ACTIVITY 1:
Answer these questions about the documentation excerpt on block-comment helpers:
(a) What does block_suffix denote?
(b) What reason does the documentation excerpt give for not using str.strip()?
(c) Which file holds the source code?

EXCERPTED TEXT:
Shared helpers for block-comment processors (e.g., CSS/JS C-style).

Processors define block-comment delimiter attributes, usually during construction: * block_prefix: the opening delimiter (e.g., /* or <!--). * block_suffix: the closing delimiter (e.g., */ or -->).

The helpers here are intentionally minimal; they can be expanded as we migrate concrete processors and spot duplication opportunities.

is_block_prefix

is_block_prefix(line)

Return True if line is block prefix, ignoring spaces/tabs and EOLs.

Returns True if line equals the configured block prefix, ignoring only spaces/tabs and EOLs.

Affix equality ignores incidental surrounding spaces; blank collapsing is not performed here. We intentionally do not use str.strip() because it removes all Unicode whitespace (e.g., form-feed), which should remain significant for affix equality.

Parameters:

Name Type Description Default
line str

The line to check.

required

Returns:

Type Description
bool

True if line equals the configured block prefix, else False.

Source code in src/topmark/processors/mixins.py
def is_block_prefix(self, line: str) -> bool:
    """Return True if line is block prefix, ignoring spaces/tabs and EOLs.

    Returns True if `line` equals the configured block prefix,
    ignoring only spaces/tabs and EOLs.

    Affix equality ignores incidental surrounding spaces;
    blank collapsing is not performed here. We intentionally do *not* use
    `str.strip()` because it removes all Unicode whitespace (e.g., form-feed),
    which should remain significant for affix equality.

    Args:
        line: The line to check.

    Returns:
        True if `line` equals the configured block prefix, else False.
    """
    return _equals_affix_ignoring_space_tab(line, self.block_prefix or "")

is_block_suffix

is_block_suffix(line)

Return True if line is block suffix, ignoring spaces/tabs and EOLs.

Returns True if line equals the configured block suffix, ignoring only spaces/tabs and EOLs.

PROVIDED ENTRIES:
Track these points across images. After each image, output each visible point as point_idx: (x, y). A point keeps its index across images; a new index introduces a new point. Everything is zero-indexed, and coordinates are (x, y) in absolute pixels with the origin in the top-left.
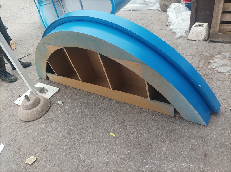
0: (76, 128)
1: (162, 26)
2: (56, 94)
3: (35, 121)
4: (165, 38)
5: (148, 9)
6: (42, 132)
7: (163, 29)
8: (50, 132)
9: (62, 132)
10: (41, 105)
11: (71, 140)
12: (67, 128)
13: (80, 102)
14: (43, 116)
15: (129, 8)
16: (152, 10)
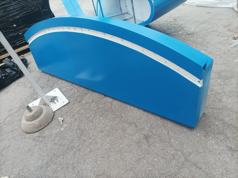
0: (57, 160)
1: (226, 38)
2: (64, 107)
3: (31, 134)
4: (221, 57)
5: (220, 7)
6: (29, 150)
7: (226, 42)
8: (34, 153)
9: (43, 159)
10: (40, 119)
11: (44, 173)
12: (50, 156)
13: (77, 126)
14: (40, 131)
15: (196, 3)
16: (225, 9)
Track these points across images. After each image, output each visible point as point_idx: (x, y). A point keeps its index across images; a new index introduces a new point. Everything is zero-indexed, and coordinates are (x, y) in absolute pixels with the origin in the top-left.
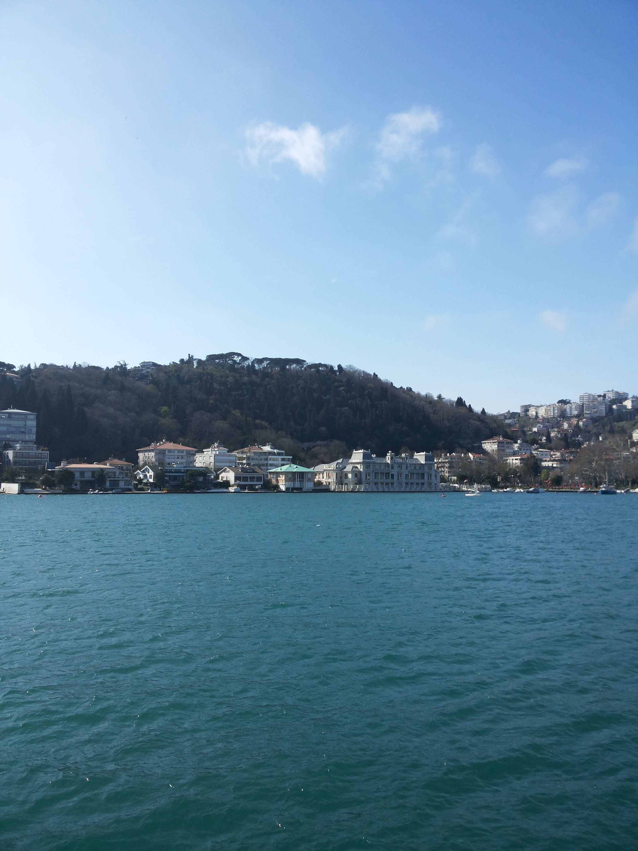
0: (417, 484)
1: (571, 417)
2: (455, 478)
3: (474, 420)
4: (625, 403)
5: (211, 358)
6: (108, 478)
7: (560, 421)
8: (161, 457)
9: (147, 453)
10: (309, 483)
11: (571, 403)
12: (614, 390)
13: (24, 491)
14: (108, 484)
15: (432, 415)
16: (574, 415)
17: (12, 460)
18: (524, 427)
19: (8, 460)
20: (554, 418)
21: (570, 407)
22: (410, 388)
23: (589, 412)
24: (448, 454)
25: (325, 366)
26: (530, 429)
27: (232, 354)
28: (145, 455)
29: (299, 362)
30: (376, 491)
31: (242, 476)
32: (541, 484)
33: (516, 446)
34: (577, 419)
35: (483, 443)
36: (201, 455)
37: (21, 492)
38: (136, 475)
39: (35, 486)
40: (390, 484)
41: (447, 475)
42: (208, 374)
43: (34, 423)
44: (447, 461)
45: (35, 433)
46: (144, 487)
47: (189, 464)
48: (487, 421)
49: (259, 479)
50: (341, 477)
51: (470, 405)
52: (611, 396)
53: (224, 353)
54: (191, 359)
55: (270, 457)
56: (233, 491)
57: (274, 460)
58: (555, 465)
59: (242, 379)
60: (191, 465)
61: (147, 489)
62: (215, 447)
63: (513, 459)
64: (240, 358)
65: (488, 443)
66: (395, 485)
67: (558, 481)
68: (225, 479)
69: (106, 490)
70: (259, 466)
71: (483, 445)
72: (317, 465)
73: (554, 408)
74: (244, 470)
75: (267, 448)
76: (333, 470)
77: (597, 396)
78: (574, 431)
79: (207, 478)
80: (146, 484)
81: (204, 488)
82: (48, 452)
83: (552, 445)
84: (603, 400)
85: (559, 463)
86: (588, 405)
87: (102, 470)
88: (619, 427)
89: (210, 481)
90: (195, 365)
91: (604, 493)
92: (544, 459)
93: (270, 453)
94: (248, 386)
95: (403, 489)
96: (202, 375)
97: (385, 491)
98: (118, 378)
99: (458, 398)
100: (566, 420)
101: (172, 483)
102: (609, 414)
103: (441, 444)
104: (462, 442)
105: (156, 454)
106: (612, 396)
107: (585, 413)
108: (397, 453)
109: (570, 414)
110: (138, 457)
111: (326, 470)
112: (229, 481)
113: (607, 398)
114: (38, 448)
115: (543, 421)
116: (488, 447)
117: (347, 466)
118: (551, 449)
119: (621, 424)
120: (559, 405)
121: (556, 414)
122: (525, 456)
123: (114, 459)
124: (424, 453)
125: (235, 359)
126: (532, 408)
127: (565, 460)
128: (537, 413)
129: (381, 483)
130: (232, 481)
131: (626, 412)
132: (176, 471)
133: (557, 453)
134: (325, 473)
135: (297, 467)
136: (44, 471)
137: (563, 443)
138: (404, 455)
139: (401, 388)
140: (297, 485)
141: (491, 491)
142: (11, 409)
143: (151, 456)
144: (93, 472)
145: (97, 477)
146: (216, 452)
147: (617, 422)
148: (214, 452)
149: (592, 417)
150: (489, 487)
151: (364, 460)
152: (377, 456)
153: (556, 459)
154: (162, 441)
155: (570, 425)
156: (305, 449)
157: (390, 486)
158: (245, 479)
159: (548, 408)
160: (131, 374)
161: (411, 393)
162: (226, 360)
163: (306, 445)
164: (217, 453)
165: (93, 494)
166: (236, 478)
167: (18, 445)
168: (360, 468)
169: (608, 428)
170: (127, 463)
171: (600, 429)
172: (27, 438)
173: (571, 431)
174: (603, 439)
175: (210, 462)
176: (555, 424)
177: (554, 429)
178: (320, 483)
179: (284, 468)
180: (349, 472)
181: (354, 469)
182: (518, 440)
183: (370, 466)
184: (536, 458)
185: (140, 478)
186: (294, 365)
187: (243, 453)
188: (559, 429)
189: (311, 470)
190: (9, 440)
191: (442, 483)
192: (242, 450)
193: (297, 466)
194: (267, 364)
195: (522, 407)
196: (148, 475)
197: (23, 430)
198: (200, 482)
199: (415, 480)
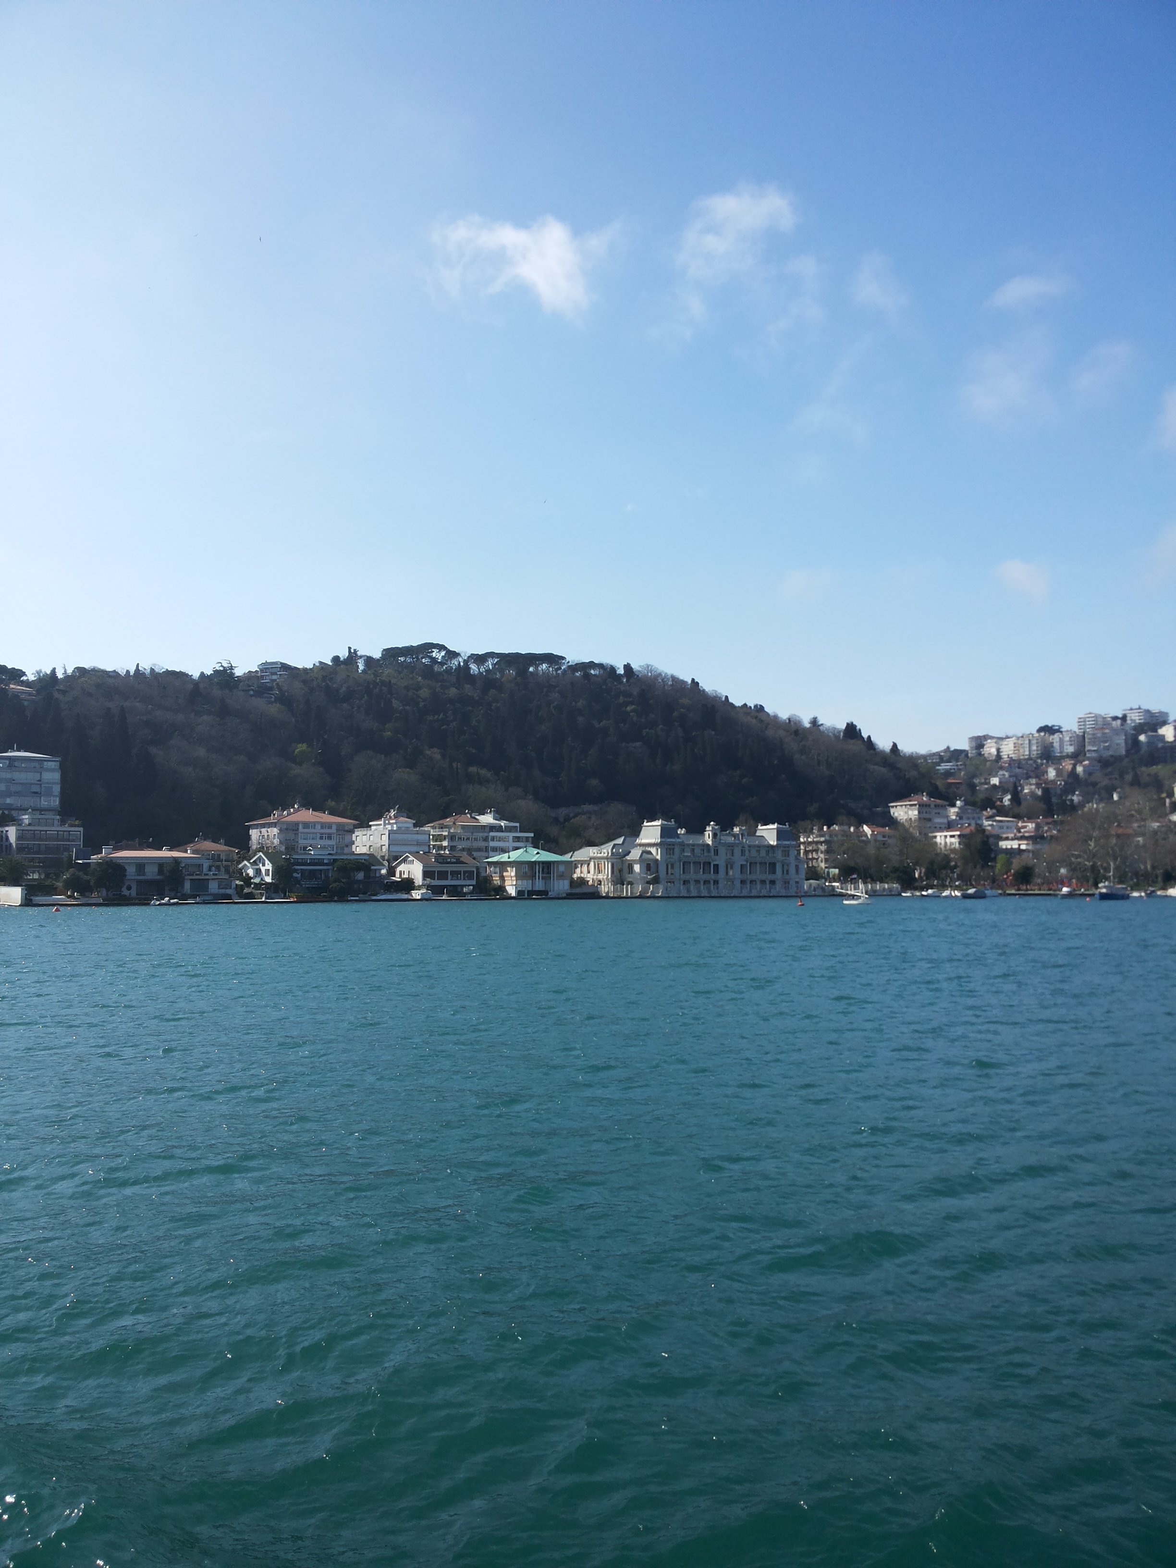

ACTIVITY 2:
Rename "zero-indexed" to "zero-based" in the part of the listing that opens with its first line and closes with the line containing "12: (50, 156)". Change nothing else, and leave the pictures out.

EXERCISE OUTPUT 1:
(a) The closing delimiter (e.g., */ or -->).
(b) It removes all Unicode whitespace (e.g., form-feed), which should remain significant for affix equality.
(c) src/topmark/processors/mixins.py

EXERCISE OUTPUT 2:
Track these points across images. After each image, output each visible point as point_idx: (x, y). A point keeps its index across images; a new index introduces a new point. Everything is zero-based, and coordinates are (x, y) in absolute pixels with the origin in the top-left.
0: (76, 128)
1: (162, 26)
2: (56, 94)
3: (35, 121)
4: (165, 38)
5: (148, 9)
6: (42, 132)
7: (163, 29)
8: (50, 132)
9: (62, 132)
10: (41, 105)
11: (71, 140)
12: (67, 128)
13: (80, 102)
14: (43, 116)
15: (129, 8)
16: (152, 10)
0: (57, 160)
1: (226, 38)
2: (64, 107)
3: (31, 134)
4: (221, 57)
5: (220, 7)
6: (29, 150)
7: (226, 42)
8: (34, 153)
9: (43, 159)
10: (40, 119)
11: (44, 173)
12: (50, 156)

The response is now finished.